=== Action item ===
In the entries below, find the line with "in_first: [345, 376]" and the line with "now: black_guvaduk"; give again those lines and every line between them, exactly.
____ Study material
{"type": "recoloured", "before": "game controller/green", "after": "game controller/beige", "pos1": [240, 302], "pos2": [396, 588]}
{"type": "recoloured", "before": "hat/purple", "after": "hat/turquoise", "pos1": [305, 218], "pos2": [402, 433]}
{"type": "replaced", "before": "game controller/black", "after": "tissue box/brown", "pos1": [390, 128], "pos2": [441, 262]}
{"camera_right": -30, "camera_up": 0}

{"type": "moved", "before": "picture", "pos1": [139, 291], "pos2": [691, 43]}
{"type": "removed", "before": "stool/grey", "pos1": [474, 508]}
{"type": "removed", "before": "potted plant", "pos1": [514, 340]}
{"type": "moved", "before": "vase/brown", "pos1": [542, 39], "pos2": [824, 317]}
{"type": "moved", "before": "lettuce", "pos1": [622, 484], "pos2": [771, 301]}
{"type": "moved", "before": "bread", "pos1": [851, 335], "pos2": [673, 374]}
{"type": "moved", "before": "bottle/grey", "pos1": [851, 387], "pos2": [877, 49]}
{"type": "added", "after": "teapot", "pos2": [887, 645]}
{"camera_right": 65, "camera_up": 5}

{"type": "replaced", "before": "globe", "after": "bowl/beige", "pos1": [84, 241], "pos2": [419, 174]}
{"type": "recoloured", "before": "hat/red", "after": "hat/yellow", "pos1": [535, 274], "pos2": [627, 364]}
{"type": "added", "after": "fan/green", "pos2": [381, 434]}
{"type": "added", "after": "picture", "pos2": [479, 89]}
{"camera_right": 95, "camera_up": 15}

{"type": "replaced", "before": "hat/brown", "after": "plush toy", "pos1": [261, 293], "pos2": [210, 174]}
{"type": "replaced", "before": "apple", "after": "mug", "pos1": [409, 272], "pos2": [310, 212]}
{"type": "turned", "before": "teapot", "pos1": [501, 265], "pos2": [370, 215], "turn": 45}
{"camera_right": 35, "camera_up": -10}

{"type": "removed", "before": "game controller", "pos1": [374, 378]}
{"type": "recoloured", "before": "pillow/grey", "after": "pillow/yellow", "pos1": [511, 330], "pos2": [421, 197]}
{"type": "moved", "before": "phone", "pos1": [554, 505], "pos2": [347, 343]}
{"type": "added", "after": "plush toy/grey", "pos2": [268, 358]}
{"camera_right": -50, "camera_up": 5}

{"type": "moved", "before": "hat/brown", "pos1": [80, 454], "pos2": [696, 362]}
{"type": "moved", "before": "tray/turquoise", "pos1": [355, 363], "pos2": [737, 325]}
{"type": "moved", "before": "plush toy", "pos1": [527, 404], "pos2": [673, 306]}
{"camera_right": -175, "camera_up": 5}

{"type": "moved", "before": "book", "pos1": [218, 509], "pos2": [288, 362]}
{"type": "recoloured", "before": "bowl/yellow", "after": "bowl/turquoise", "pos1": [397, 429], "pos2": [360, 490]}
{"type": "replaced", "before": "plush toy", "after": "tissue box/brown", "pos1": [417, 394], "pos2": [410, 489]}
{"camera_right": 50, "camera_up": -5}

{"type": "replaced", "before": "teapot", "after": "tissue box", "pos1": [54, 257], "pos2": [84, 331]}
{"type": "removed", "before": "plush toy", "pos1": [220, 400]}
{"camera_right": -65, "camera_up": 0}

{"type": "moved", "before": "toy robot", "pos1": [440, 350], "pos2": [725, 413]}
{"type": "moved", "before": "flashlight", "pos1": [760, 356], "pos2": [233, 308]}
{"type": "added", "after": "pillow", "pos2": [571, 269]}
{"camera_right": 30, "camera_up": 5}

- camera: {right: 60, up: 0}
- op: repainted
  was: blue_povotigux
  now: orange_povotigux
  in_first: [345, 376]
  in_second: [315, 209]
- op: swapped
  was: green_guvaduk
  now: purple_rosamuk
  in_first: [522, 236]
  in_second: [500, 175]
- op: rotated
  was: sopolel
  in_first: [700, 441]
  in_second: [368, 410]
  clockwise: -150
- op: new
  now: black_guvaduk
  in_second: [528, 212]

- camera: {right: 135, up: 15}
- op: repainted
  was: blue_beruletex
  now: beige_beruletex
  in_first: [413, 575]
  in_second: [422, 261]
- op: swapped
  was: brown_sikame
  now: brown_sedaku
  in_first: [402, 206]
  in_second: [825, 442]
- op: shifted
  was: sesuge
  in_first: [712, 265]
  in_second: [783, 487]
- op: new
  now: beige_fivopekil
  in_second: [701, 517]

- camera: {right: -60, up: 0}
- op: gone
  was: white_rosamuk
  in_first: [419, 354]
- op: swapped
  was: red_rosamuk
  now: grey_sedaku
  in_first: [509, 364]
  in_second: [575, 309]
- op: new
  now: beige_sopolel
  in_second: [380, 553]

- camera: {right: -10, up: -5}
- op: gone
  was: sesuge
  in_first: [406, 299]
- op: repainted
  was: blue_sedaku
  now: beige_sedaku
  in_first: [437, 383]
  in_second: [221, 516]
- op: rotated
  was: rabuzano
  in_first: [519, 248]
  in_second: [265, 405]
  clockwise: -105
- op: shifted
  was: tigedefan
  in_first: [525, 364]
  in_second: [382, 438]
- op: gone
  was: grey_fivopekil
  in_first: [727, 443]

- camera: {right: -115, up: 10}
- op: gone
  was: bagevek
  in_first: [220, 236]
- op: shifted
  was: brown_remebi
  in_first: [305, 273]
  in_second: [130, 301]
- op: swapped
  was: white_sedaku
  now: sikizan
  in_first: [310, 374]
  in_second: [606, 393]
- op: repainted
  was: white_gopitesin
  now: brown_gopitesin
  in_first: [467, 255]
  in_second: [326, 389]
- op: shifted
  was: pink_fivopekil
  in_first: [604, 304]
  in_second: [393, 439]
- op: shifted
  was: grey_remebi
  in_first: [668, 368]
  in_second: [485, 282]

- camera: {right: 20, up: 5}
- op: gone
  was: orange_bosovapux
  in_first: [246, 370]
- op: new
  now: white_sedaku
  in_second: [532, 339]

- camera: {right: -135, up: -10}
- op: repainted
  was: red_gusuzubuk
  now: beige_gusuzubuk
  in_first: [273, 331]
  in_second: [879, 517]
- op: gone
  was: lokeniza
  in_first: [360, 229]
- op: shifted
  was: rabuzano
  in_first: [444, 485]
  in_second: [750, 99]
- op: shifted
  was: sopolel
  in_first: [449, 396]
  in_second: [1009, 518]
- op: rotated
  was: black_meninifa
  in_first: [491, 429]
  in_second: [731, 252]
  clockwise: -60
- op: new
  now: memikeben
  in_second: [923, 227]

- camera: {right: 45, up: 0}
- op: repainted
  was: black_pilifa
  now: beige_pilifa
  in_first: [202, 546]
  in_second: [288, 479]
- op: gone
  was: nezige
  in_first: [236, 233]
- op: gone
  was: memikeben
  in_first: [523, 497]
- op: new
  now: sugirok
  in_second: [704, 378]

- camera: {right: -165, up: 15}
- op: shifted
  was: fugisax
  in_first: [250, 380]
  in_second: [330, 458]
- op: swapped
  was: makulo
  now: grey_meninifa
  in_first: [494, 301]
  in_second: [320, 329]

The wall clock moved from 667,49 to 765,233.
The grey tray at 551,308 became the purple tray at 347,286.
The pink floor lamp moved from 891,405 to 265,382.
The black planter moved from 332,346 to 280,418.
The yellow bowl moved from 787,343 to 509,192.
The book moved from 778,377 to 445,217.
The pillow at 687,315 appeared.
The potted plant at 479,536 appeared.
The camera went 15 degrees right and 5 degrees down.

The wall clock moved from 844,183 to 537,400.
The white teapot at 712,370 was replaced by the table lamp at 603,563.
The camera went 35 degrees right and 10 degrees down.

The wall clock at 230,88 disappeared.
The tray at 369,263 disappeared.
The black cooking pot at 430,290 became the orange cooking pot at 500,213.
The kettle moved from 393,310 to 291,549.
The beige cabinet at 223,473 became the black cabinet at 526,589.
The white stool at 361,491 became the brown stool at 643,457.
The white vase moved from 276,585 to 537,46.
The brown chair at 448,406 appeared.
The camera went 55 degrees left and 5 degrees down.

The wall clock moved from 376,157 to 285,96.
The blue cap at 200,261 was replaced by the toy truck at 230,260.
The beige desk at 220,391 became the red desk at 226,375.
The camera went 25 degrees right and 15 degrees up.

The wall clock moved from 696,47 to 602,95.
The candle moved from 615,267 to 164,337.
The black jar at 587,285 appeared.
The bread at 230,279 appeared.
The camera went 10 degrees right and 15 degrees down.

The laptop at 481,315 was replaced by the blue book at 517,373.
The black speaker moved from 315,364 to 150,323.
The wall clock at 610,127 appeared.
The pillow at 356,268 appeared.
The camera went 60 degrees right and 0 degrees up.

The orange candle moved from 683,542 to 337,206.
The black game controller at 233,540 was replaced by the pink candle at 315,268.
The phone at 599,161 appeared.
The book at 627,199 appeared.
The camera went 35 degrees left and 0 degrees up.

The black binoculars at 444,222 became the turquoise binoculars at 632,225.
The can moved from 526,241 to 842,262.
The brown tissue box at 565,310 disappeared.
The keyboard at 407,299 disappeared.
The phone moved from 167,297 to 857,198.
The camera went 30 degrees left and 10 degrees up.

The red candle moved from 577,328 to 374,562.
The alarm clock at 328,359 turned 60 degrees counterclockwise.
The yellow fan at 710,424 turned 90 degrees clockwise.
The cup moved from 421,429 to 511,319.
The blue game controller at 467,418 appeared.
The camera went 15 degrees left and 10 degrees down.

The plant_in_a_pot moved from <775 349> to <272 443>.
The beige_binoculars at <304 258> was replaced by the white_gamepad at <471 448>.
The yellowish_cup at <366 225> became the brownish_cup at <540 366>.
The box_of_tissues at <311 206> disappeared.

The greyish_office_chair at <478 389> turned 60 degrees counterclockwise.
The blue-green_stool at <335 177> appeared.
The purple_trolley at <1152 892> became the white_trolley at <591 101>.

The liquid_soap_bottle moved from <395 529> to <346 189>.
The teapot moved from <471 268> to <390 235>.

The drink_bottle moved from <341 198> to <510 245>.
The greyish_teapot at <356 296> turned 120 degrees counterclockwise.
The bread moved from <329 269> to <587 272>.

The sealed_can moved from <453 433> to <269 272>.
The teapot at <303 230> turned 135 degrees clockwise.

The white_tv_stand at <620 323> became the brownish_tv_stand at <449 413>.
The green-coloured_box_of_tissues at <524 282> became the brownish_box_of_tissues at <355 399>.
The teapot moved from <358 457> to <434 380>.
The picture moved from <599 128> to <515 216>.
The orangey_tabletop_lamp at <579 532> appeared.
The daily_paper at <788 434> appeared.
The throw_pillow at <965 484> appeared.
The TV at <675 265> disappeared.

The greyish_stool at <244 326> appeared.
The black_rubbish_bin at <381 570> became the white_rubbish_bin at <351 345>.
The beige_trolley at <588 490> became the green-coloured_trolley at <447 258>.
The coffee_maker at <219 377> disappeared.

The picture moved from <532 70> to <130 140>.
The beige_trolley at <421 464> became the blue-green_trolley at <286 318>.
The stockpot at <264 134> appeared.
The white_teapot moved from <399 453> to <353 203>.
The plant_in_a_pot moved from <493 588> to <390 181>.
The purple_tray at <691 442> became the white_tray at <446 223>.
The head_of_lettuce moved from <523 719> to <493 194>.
________
=== Response to this task ===
  in_first: [345, 376]
  in_second: [315, 209]
- op: swapped
  was: green_guvaduk
  now: purple_rosamuk
  in_first: [522, 236]
  in_second: [500, 175]
- op: rotated
  was: sopolel
  in_first: [700, 441]
  in_second: [368, 410]
  clockwise: -150
- op: new
  now: black_guvaduk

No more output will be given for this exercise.